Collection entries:
——————
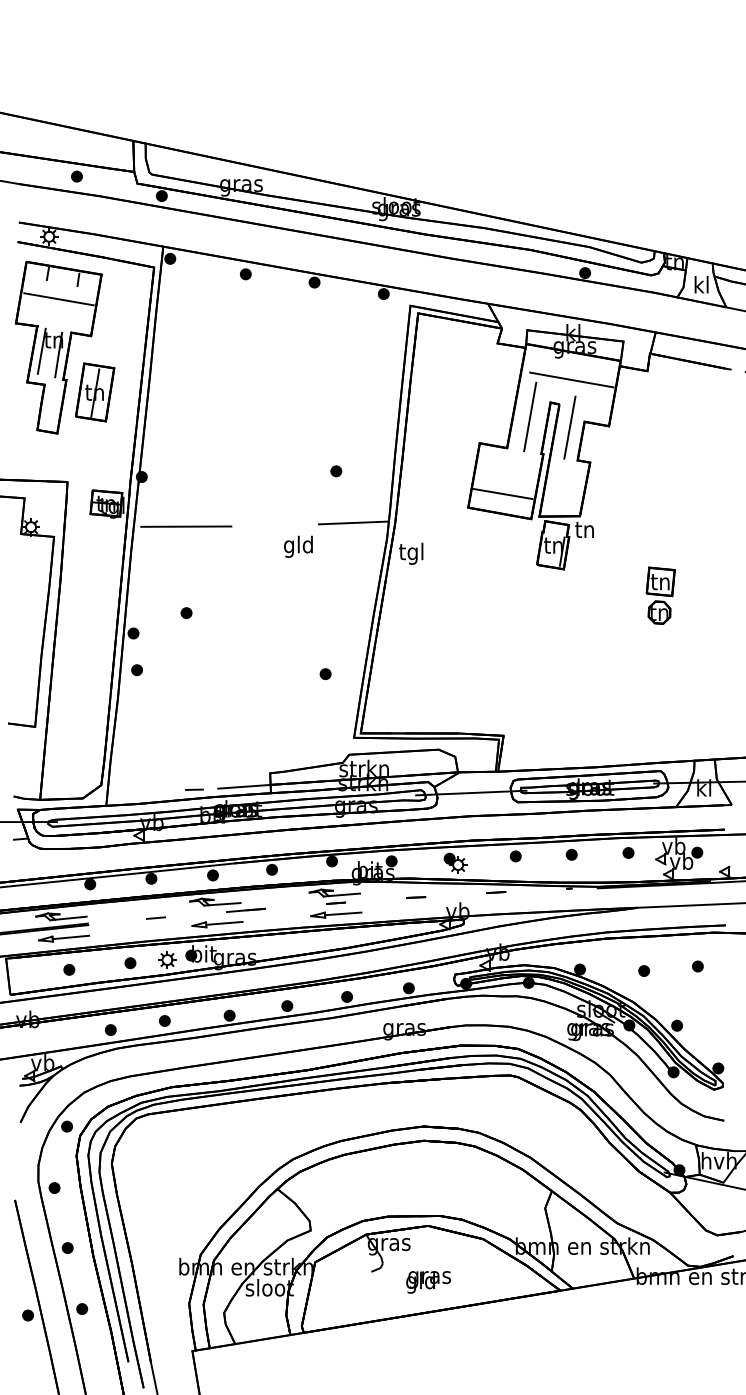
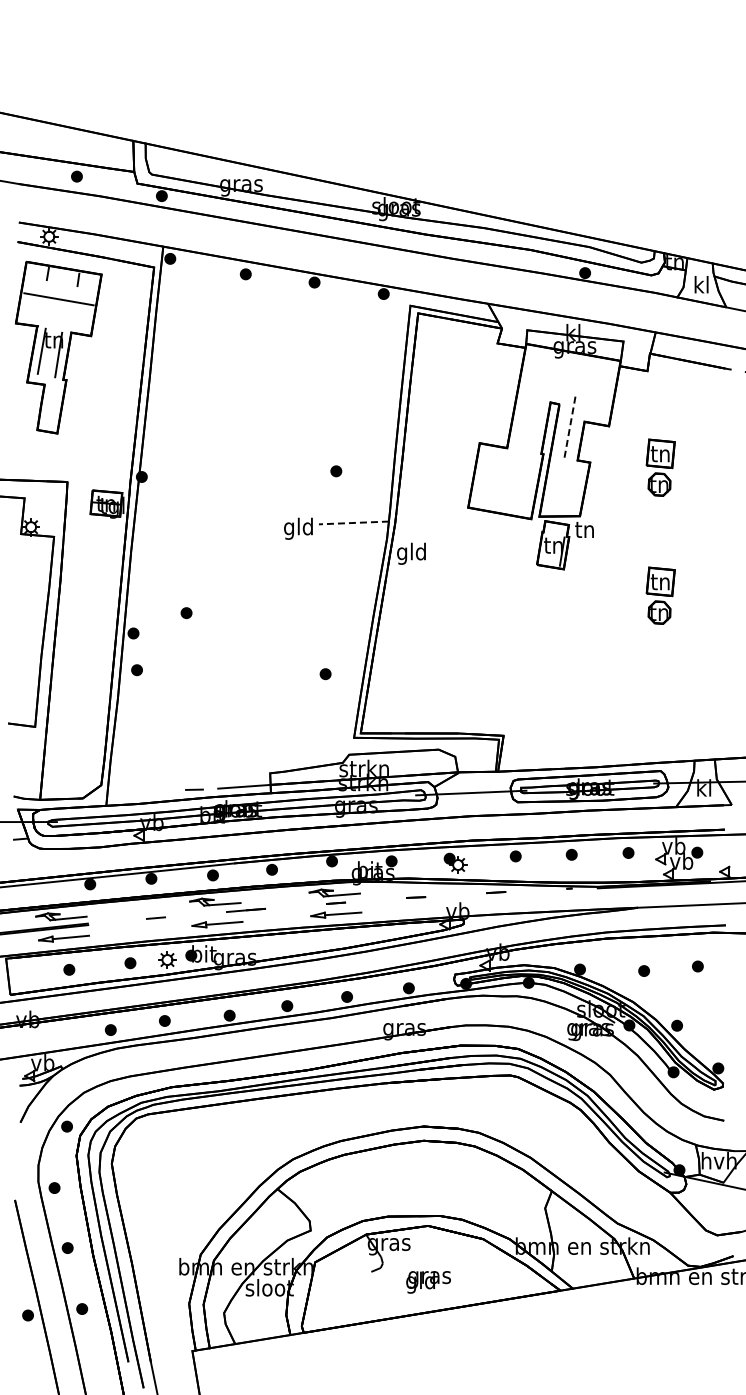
line at (571, 379): present -> none
part at (95, 392): present -> none
line at (530, 416): present -> none
line at (569, 428): solid -> dashed
part at (660, 467): none -> present
line at (502, 493): present -> none
line at (353, 522): solid -> dashed
line at (186, 526): present -> none
text at (298, 546) position: (298, 546) -> (298, 528)
text at (411, 553): tgl -> gld
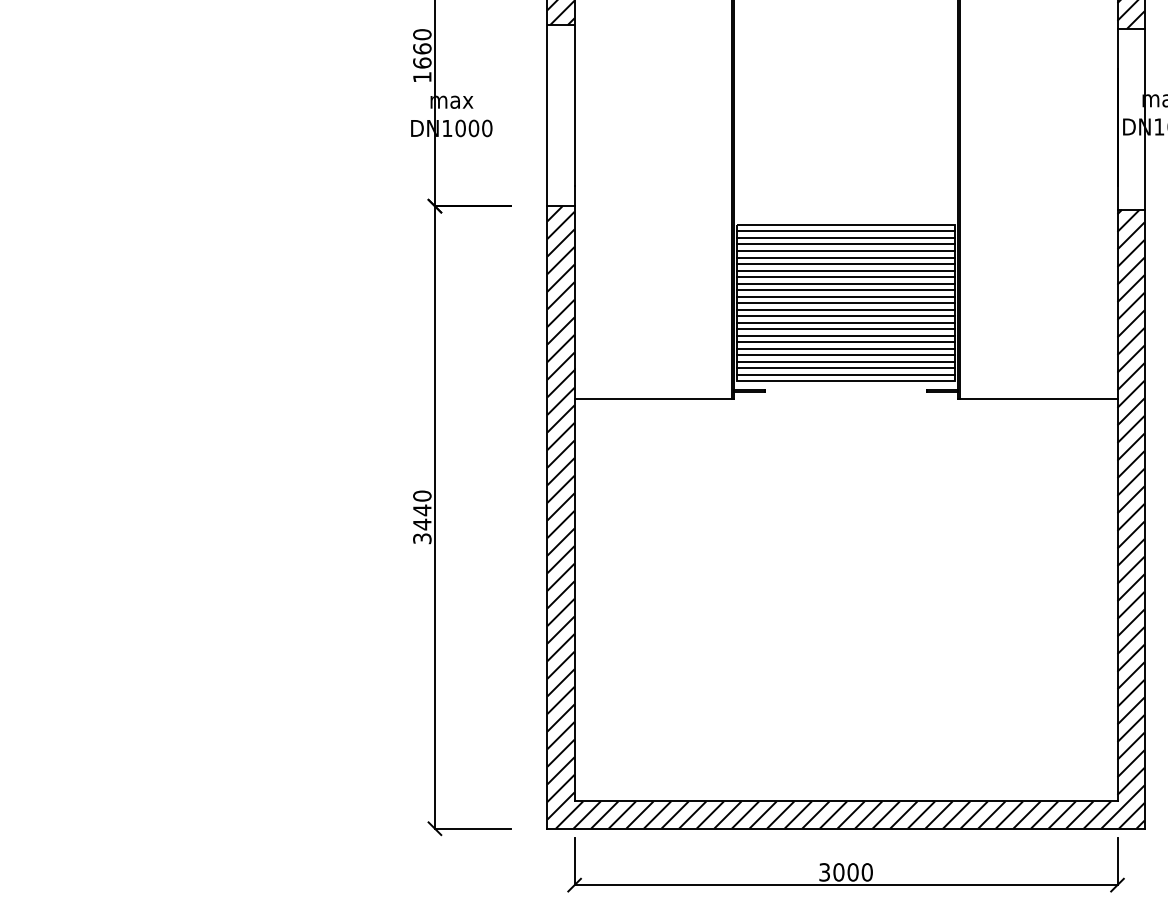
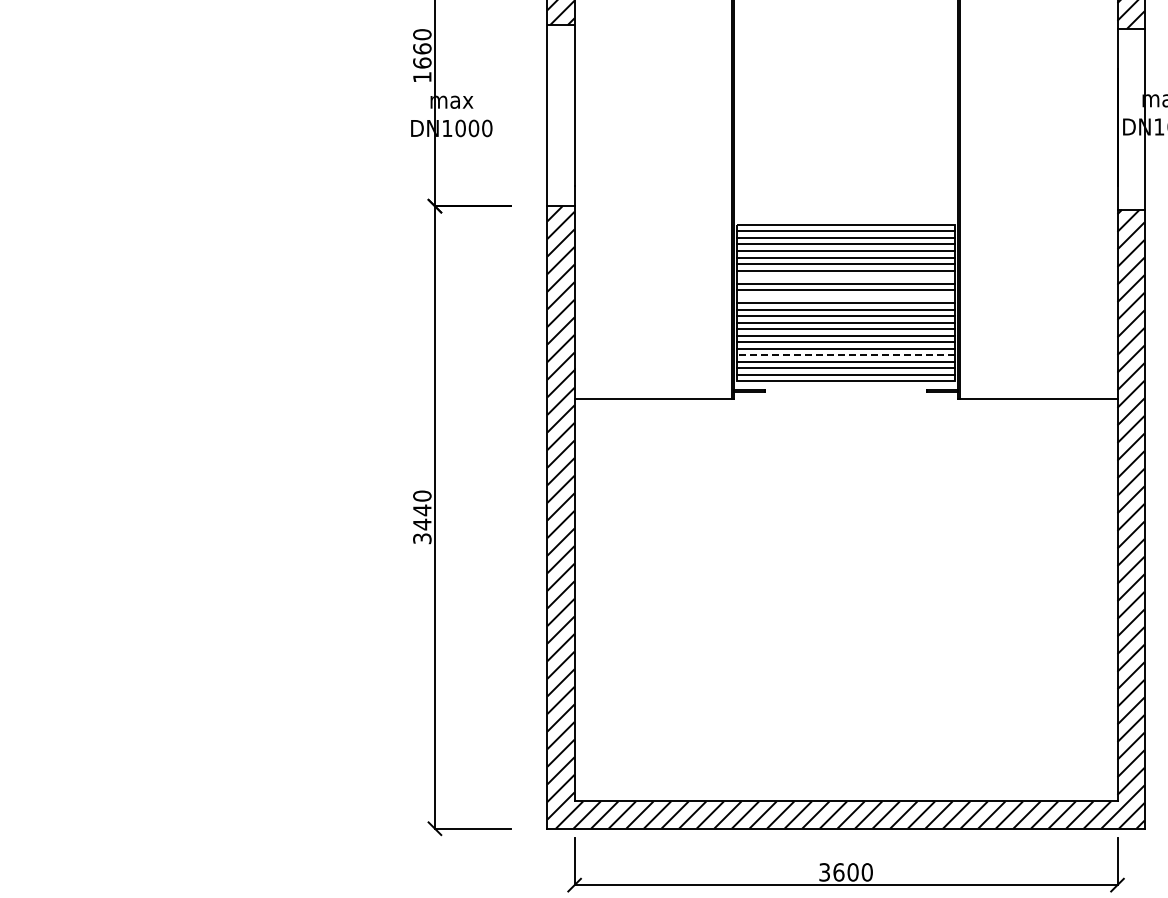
line at (845, 277): present -> none
line at (845, 296): present -> none
line at (846, 355): solid -> dashed
text at (838, 872): 3000 -> 3600
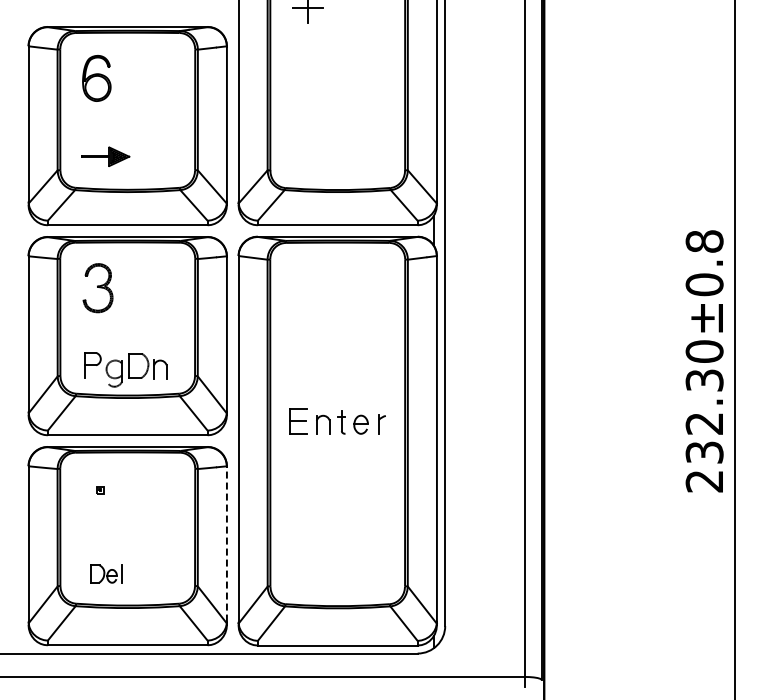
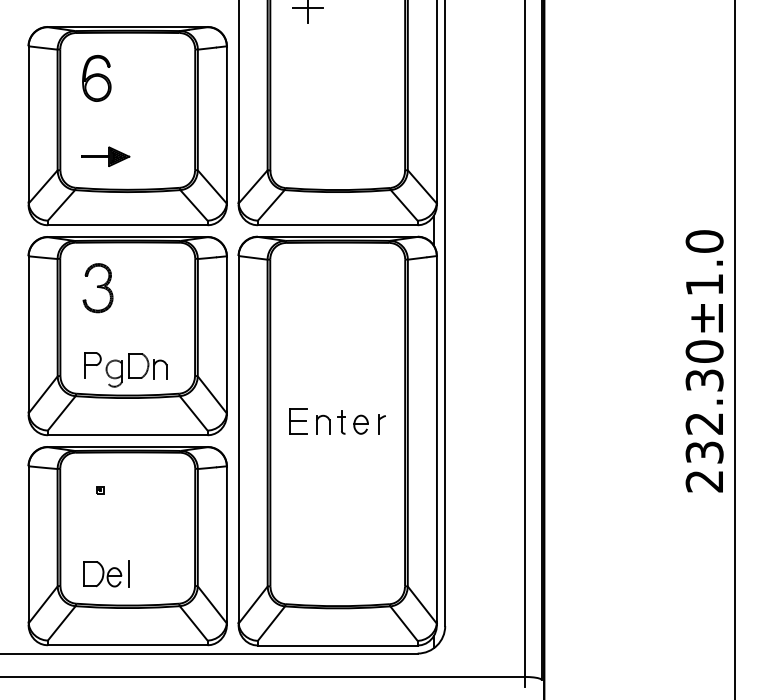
text at (704, 263): 232.30±0.8 -> 232.30±1.0
line at (226, 544): dashed -> solid
part at (106, 573) size: 33x20 px -> 47x28 px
——————
**Exercise aim:**
Print every line of the entries above word for word, leaving out the pictures.

**The answer:**
line at (571, 379): present -> none
part at (95, 392): present -> none
line at (530, 416): present -> none
line at (569, 428): solid -> dashed
part at (660, 467): none -> present
line at (502, 493): present -> none
line at (353, 522): solid -> dashed
line at (186, 526): present -> none
text at (298, 546) position: (298, 546) -> (298, 528)
text at (411, 553): tgl -> gld
line at (845, 277): present -> none
line at (845, 296): present -> none
line at (846, 355): solid -> dashed
text at (838, 872): 3000 -> 3600
text at (704, 263): 232.30±0.8 -> 232.30±1.0
line at (226, 544): dashed -> solid
part at (106, 573) size: 33x20 px -> 47x28 px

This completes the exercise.